Deep learning, or using massive amounts of data to build intelligent models, is a hot topic. Many companies, now seeing the benefits of AI materialize, have decided they need to get started on deep learning or risk getting left behind.
Businesses need to get started on deep learning. Following are the five main steps of deploying deep learning workflow.
1. Identify Business Problems: Computers are great at optimizing models, but not so great at setting strategic goals. This is where humans add a lot of value right at the beginning. If you're in a big organization, it's important to have your executives and data scientists buy-in on the goals. Together, you can look for areas or use cases that can benefit from deep learning in support of solving a pressing challenge or tapping into a new opportunity.
After coming up with one to three pilot projects, put together goals that are as specific, relevant, attainable, measurable, and timely as possible. The reason to generate multiple ideas up front is to leverage the experience of the gathered team and decide on a strategy to pivot quickly, in case results are not forthcoming from the first pilot.
Stay mindful of any regulatory aspect of your project, which is especially important with the implementation of GDPR. This not only affects what data you can collect but also how long you can store it. For example, if you're in insurance, industry policies require you to explain why your tools reject a client's claim, so you might want to use a deep learning tool with decision-tree models a traditional machine learning method to help with explainability and interpretability of the decision.
2. Build a Data Strategy: Having the right data strategy has always been one of the most challenging steps. Data is the experience from which models learn. There are two ways we can gather data:
Leverage publicly available datasets. There are many public data sets on Github and Kaggle you can use to get started. Some developers have a mistrust of public data sets, with skepticism around the quality of such data.
Build your own using available domain expertise or outsource that effort.
If the quality and relevance of the data set are important to you, you need to be the curator of your own experience. You can leverage domain experts to label existing data or outsource to startups for data labeling. Build the data culture that's relevant to you.
In the deep learning space, data curation the management of data throughout its life-cycle, from creation to storage to archive is an iterative process, especially in the evaluation process. That means where you curate data is now less important, comparing to the traditional big data and analytics best practices. It's more important to make sure we have all the right set-up and filters on how we work with the data.
3. Build and Train Models: After you have data, the next step is to build and train models. Depending on the expertise within your team, you may be able to develop a new model architecture that is ideally suited to your business challenge. More often, data scientists will scour the literature and open-source community to find existing model building blocks that allow them to quickly experiment and understand the weakness of existing solutions so as to build a novel architecture that is performant.
One simple rule of thumb for guiding experimentation is to start with a large model to prove that good results are possible. Once such a milestone is reached, it is much simpler to iteratively scale back on the size of the model fabric while maintaining high-quality performance.
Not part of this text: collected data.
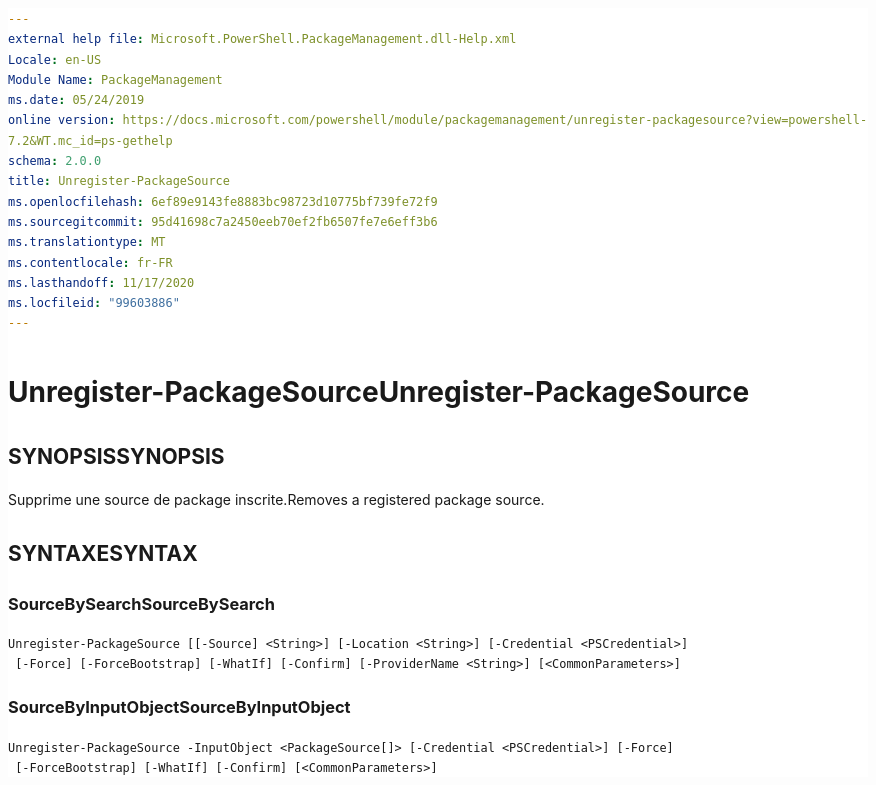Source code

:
 ```yaml
---
external help file: Microsoft.PowerShell.PackageManagement.dll-Help.xml
Locale: en-US
Module Name: PackageManagement
ms.date: 05/24/2019
online version: https://docs.microsoft.com/powershell/module/packagemanagement/unregister-packagesource?view=powershell-7.2&WT.mc_id=ps-gethelp
schema: 2.0.0
title: Unregister-PackageSource
ms.openlocfilehash: 6ef89e9143fe8883bc98723d10775bf739fe72f9
ms.sourcegitcommit: 95d41698c7a2450eeb70ef2fb6507fe7e6eff3b6
ms.translationtype: MT
ms.contentlocale: fr-FR
ms.lasthandoff: 11/17/2020
ms.locfileid: "99603886"
---
```

# <span data-ttu-id="e3980-102">Unregister-PackageSource</span><span class="sxs-lookup"><span data-stu-id="e3980-102">Unregister-PackageSource</span></span>

## <span data-ttu-id="e3980-103">SYNOPSIS</span><span class="sxs-lookup"><span data-stu-id="e3980-103">SYNOPSIS</span></span>
<span data-ttu-id="e3980-104">Supprime une source de package inscrite.</span><span class="sxs-lookup"><span data-stu-id="e3980-104">Removes a registered package source.</span></span>

## <span data-ttu-id="e3980-105">SYNTAXE</span><span class="sxs-lookup"><span data-stu-id="e3980-105">SYNTAX</span></span>

### <span data-ttu-id="e3980-106">SourceBySearch</span><span class="sxs-lookup"><span data-stu-id="e3980-106">SourceBySearch</span></span>

```
Unregister-PackageSource [[-Source] <String>] [-Location <String>] [-Credential <PSCredential>]
 [-Force] [-ForceBootstrap] [-WhatIf] [-Confirm] [-ProviderName <String>] [<CommonParameters>]
```

### <span data-ttu-id="e3980-107">SourceByInputObject</span><span class="sxs-lookup"><span data-stu-id="e3980-107">SourceByInputObject</span></span>

```
Unregister-PackageSource -InputObject <PackageSource[]> [-Credential <PSCredential>] [-Force]
 [-ForceBootstrap] [-WhatIf] [-Confirm] [<CommonParameters>]
```
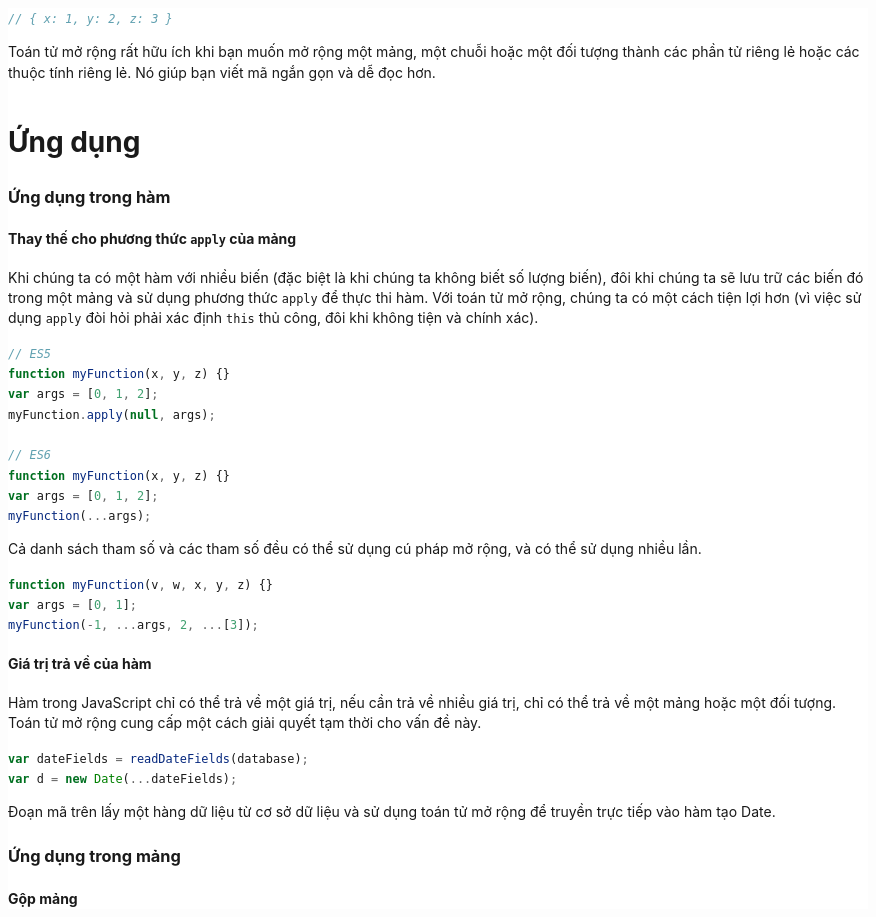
 ```js
// { x: 1, y: 2, z: 3 }
```

Toán tử mở rộng rất hữu ích khi bạn muốn mở rộng một mảng, một chuỗi hoặc một đối tượng thành các phần tử riêng lẻ hoặc các thuộc tính riêng lẻ. Nó giúp bạn viết mã ngắn gọn và dễ đọc hơn.

# Ứng dụng

### Ứng dụng trong hàm

#### Thay thế cho phương thức `apply` của mảng

Khi chúng ta có một hàm với nhiều biến (đặc biệt là khi chúng ta không biết số lượng biến), đôi khi chúng ta sẽ lưu trữ các biến đó trong một mảng và sử dụng phương thức `apply` để thực thi hàm. Với toán tử mở rộng, chúng ta có một cách tiện lợi hơn (vì việc sử dụng `apply` đòi hỏi phải xác định `this` thủ công, đôi khi không tiện và chính xác).

```js
// ES5
function myFunction(x, y, z) {}
var args = [0, 1, 2];
myFunction.apply(null, args);

// ES6
function myFunction(x, y, z) {}
var args = [0, 1, 2];
myFunction(...args);
```

Cả danh sách tham số và các tham số đều có thể sử dụng cú pháp mở rộng, và có thể sử dụng nhiều lần.

```js
function myFunction(v, w, x, y, z) {}
var args = [0, 1];
myFunction(-1, ...args, 2, ...[3]);
```

#### Giá trị trả về của hàm

Hàm trong JavaScript chỉ có thể trả về một giá trị, nếu cần trả về nhiều giá trị, chỉ có thể trả về một mảng hoặc một đối tượng. Toán tử mở rộng cung cấp một cách giải quyết tạm thời cho vấn đề này.

```js
var dateFields = readDateFields(database);
var d = new Date(...dateFields);
```

Đoạn mã trên lấy một hàng dữ liệu từ cơ sở dữ liệu và sử dụng toán tử mở rộng để truyền trực tiếp vào hàm tạo Date.

### Ứng dụng trong mảng

#### Gộp mảng
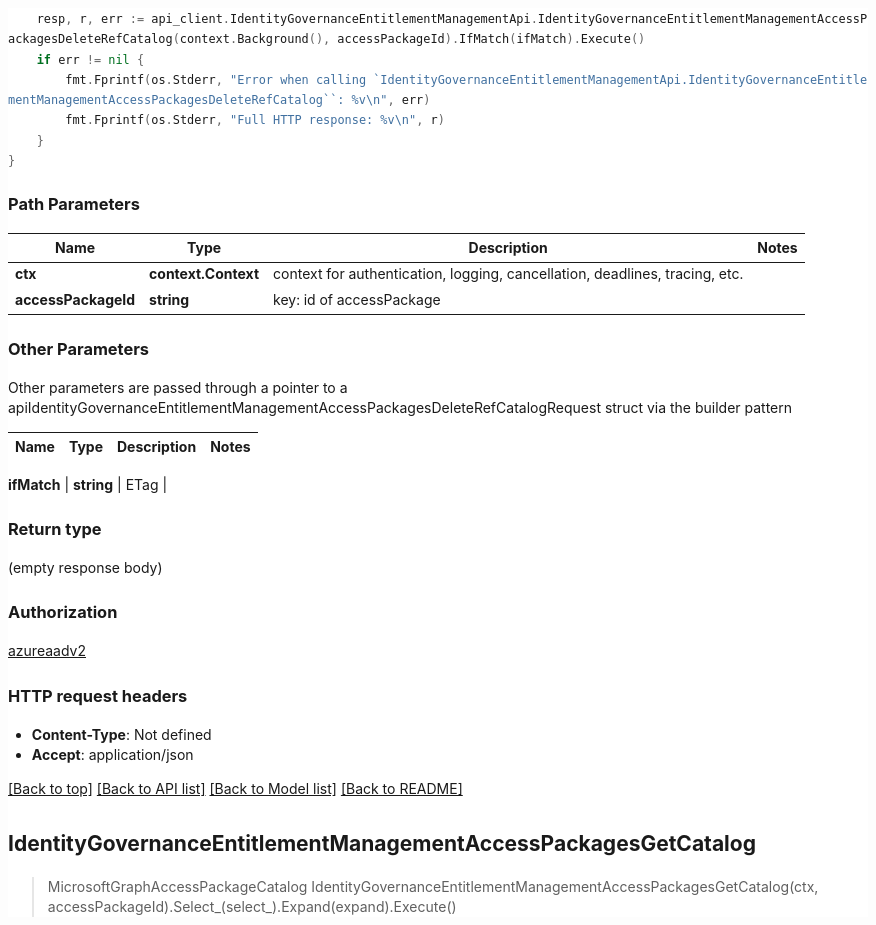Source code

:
 ```go
    resp, r, err := api_client.IdentityGovernanceEntitlementManagementApi.IdentityGovernanceEntitlementManagementAccessPackagesDeleteRefCatalog(context.Background(), accessPackageId).IfMatch(ifMatch).Execute()
    if err != nil {
        fmt.Fprintf(os.Stderr, "Error when calling `IdentityGovernanceEntitlementManagementApi.IdentityGovernanceEntitlementManagementAccessPackagesDeleteRefCatalog``: %v\n", err)
        fmt.Fprintf(os.Stderr, "Full HTTP response: %v\n", r)
    }
}
```

### Path Parameters


Name | Type | Description  | Notes
------------- | ------------- | ------------- | -------------
**ctx** | **context.Context** | context for authentication, logging, cancellation, deadlines, tracing, etc.
**accessPackageId** | **string** | key: id of accessPackage | 

### Other Parameters

Other parameters are passed through a pointer to a apiIdentityGovernanceEntitlementManagementAccessPackagesDeleteRefCatalogRequest struct via the builder pattern


Name | Type | Description  | Notes
------------- | ------------- | ------------- | -------------

 **ifMatch** | **string** | ETag | 

### Return type

 (empty response body)

### Authorization

[azureaadv2](../README.md#azureaadv2)

### HTTP request headers

- **Content-Type**: Not defined
- **Accept**: application/json

[[Back to top]](#) [[Back to API list]](../README.md#documentation-for-api-endpoints)
[[Back to Model list]](../README.md#documentation-for-models)
[[Back to README]](../README.md)


## IdentityGovernanceEntitlementManagementAccessPackagesGetCatalog

> MicrosoftGraphAccessPackageCatalog IdentityGovernanceEntitlementManagementAccessPackagesGetCatalog(ctx, accessPackageId).Select_(select_).Expand(expand).Execute()
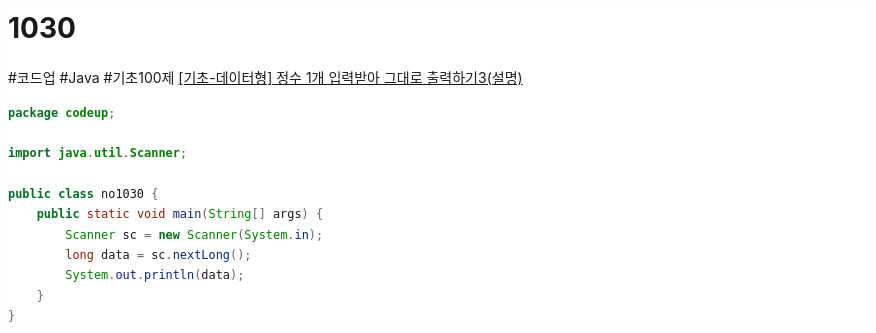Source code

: # 1030
#코드업 #Java #기초100제 
[[기초-데이터형] 정수 1개 입력받아 그대로 출력하기3(설명)](https://codeup.kr/problem.php?id=1030)

```java
package codeup;  
  
import java.util.Scanner;  
  
public class no1030 {  
    public static void main(String[] args) {  
        Scanner sc = new Scanner(System.in);  
        long data = sc.nextLong();  
        System.out.println(data);  
    }  
}
```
Fortunately, for modern data scientists, it has never been easier to get started with model building, training, and evaluation. The deep learning frameworks e.g, TensorFlow, PyTorch, MxNet together with NVIDIA software libraries offer a high-level programming interface, which abstracts hardware and makes building neural network architecture graphs very intuitive.
4. Evaluate Model Accuracy: As soon as a model is built and trained, it is critical to evaluate its quality. This is where data scientists will need to look for patterns in the types of errors made by the model to understand how to iteratively improve its performance.
Two simple questions to ask early include:
Is your model failing to learn on the training set? If so, it may be a case of underfitting, or perhaps a novel architecture family.
Is your model doing well on training data, but failing to generalize to unseen test data. If so, then it may be important to increase the size of your training data.
5. Deploy Trained Models: After you've gathered the data, built the models, and evaluated the models, then comes deployment. At this step, there's a lot to consider: Do you deploy this solution on-premise or in the cloud? You might want to deploy in the cloud if you're trying to target a global presence. You may consider on-premise due to data privacy and cost reasons.
What platform do I optimize on? Mobile? Medical equipment? In a car? Take the example of deploying on mobile phones. One of the biggest limitations is battery life. If you're trying to fit within that limited battery life, you might want to reduce your model complexity or adjust its various parameters. Sometimes you can get a 5-20x decrease in parameters with only 1-2% performance hit.
One of the tools that our customers use to help with their deployment is TensorRT, which is a high-performance deep learning inference optimizer and runtime that delivers low latency and high throughput for deep learning inference applications.